A disheveled man shuffles down the street pushing an overflowing cart filled with his worldly goods. I try not to stare, but I wonder. How did he get there? Where is his mother? His father? His sisters? Brothers? Aunts? Uncles? Is there a grandmother or grandfather out there somewhere?
Family should be the cushion against being destitute. It often isn’t for various reasons. Some people blow through their family’s generosity by refusing to take responsibility for themselves. Some have suffered a series of setbacks, and somewhere along the line the ‘system’ has let them down. Some have made a series of unfortunate choices. I can feel the hair raising on the back of my neck because my readers are clamoring against the idea that the homeless are their own worst enemy. It seems so callous to make a judgement against someone when you don’t have all the facts.
To be fair, I have never been homeless or had a member of my family experience homelessness. I happen to know, however, that my first tendency when things go wrong is not to take responsibility immediately, rather it is to blame someone else. Usually I blame those (or he) that is closest to me. Then, when I can no longer sustain that lie, I turn on myself which often means I have no extra love to give to others because I am hurting myself, beating myself up, or nursing my wounds.

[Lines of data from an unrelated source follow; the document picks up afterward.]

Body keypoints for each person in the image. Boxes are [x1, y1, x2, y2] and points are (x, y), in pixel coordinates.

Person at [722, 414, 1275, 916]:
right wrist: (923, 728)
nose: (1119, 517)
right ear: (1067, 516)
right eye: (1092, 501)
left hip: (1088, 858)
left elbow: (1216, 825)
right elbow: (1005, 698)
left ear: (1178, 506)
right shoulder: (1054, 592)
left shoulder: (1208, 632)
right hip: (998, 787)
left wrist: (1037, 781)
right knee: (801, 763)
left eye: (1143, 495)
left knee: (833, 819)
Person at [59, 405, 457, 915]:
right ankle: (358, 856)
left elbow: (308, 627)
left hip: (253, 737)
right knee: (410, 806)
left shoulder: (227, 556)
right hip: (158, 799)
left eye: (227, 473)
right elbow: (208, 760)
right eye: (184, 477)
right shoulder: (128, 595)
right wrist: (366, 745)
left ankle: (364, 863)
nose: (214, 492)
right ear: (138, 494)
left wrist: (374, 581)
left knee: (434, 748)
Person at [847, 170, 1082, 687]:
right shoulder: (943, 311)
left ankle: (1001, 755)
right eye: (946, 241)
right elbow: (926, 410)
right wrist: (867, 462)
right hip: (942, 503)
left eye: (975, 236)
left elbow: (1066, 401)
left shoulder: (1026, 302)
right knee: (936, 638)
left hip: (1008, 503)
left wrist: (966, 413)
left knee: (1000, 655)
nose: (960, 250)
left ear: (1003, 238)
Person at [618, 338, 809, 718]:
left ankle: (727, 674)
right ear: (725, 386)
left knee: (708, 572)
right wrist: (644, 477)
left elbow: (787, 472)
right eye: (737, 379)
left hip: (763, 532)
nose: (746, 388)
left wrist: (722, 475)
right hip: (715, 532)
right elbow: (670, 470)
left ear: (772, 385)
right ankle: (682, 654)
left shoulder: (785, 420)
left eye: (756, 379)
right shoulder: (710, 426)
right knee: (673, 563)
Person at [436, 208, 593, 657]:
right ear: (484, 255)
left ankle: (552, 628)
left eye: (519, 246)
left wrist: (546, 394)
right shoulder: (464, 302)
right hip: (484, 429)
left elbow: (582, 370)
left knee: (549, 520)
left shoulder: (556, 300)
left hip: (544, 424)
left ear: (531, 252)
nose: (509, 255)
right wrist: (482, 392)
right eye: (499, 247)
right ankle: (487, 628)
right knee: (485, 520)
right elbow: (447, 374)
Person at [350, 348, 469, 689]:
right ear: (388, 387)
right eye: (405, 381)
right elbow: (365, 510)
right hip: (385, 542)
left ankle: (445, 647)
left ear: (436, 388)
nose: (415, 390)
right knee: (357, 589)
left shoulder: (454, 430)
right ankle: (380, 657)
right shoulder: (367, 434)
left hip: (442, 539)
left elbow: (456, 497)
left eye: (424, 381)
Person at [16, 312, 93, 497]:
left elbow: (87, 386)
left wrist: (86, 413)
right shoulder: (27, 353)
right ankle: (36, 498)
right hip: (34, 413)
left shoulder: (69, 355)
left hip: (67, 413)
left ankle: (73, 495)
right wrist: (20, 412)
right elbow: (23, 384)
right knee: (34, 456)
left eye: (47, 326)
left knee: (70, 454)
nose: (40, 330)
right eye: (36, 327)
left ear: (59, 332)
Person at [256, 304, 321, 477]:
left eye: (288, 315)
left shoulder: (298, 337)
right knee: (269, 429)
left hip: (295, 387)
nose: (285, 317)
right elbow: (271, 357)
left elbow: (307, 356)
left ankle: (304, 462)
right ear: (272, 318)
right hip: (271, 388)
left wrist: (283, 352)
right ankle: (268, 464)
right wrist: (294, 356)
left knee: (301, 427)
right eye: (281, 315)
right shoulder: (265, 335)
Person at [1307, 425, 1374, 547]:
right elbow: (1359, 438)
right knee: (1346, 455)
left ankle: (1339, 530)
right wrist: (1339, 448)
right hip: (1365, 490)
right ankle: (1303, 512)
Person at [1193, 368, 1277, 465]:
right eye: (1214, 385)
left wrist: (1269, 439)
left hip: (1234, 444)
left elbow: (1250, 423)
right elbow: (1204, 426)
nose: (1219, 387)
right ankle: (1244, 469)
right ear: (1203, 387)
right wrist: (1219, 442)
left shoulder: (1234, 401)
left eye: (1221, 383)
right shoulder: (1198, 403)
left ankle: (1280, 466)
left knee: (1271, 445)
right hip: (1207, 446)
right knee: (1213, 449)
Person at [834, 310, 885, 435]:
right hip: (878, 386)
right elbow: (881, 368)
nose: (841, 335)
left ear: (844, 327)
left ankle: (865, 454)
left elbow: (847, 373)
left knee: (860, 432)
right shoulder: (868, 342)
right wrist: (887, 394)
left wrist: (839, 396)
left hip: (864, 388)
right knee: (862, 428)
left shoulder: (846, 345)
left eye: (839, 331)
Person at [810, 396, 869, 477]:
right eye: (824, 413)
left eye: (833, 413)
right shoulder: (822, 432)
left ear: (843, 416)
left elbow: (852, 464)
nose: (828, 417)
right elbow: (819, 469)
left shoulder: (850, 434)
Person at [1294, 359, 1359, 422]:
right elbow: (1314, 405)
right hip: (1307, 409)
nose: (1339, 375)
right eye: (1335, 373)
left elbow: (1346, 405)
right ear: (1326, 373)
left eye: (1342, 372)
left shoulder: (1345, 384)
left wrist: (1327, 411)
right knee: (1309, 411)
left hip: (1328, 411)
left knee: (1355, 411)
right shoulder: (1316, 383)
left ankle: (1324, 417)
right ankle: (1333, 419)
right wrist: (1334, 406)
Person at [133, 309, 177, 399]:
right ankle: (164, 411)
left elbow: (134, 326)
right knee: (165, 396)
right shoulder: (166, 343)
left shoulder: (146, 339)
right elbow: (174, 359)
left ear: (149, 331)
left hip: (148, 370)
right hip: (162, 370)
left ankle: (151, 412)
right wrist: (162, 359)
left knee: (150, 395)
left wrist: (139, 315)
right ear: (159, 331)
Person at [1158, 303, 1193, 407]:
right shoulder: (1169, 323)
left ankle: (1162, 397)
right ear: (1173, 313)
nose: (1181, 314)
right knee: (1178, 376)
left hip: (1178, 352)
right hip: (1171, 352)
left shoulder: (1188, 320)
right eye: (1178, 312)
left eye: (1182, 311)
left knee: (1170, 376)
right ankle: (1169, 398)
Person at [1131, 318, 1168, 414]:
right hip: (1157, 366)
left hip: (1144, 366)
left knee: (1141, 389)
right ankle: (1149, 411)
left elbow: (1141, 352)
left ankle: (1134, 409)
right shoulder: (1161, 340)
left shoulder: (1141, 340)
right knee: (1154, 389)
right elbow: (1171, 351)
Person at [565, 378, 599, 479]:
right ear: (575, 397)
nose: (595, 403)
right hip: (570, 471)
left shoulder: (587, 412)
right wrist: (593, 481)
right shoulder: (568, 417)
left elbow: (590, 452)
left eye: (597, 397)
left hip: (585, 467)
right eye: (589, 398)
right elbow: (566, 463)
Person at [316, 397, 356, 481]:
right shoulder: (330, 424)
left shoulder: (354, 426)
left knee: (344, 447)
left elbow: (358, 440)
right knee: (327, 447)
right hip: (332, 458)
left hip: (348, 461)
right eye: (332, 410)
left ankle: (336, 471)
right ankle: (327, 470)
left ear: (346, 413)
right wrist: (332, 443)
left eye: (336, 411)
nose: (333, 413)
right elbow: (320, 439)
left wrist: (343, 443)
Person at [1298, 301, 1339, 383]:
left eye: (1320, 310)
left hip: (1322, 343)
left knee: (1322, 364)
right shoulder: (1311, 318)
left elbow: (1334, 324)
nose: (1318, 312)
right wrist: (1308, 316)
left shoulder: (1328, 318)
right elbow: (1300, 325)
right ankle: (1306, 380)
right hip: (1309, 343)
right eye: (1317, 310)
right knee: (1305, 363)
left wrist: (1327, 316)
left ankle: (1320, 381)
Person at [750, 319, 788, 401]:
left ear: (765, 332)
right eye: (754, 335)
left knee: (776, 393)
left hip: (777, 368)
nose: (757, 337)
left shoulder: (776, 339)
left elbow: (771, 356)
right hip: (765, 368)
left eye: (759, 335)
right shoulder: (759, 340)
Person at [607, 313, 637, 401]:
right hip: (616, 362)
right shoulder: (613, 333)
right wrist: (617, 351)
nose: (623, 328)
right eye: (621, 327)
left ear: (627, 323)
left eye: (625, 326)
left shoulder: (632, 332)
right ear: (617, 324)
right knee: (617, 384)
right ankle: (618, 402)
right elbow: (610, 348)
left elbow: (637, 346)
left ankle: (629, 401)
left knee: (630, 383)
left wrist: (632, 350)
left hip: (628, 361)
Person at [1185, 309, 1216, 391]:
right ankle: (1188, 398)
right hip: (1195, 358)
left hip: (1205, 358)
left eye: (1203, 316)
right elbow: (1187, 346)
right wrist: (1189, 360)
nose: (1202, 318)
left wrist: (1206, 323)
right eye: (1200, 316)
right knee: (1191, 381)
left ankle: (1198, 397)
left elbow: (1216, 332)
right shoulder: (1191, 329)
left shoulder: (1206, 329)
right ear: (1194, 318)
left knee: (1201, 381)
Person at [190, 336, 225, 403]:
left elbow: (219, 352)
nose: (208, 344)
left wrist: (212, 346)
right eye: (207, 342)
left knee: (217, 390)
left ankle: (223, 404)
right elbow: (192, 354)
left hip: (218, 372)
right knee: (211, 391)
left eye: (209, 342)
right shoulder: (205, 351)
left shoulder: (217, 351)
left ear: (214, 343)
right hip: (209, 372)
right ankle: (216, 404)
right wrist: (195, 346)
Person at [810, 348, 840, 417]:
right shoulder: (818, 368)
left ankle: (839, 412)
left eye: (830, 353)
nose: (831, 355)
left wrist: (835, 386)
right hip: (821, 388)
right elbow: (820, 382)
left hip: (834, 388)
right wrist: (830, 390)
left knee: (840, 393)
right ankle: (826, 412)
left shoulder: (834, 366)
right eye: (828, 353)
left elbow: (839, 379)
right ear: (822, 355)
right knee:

I am my own worst enemy. I suspect I am not alone, not a human rarity.
In an ideal world, humans who share DNA take care of each other. They weather the ups and downs of life by sharing, by putting up with each other’s failures with mercy and truth. They acknowledge when they’ve wronged each other. They experience the ebb and flow of life by supporting one another. When it works it is beautiful, even though often messy.
We have a broken system because we are broken people.
And I believe the solution is as micro-effective as one relationship at a time. Everyone is part of a family somewhere.
Perhaps you have someone in your family who is difficult to love. Perhaps you are that person. Take responsibility for yourself this second. There is no magical solution that is more glamorous than this. If there is, I haven’t found it.
You are a part of a family somewhere, even if DNA isn’t the common denominator. Do not isolate yourself, or alienate others. It will not end well. This is the moment in time you have the opportunity to do something good. Never underestimate the power of one small good decision, or the power of one bad one.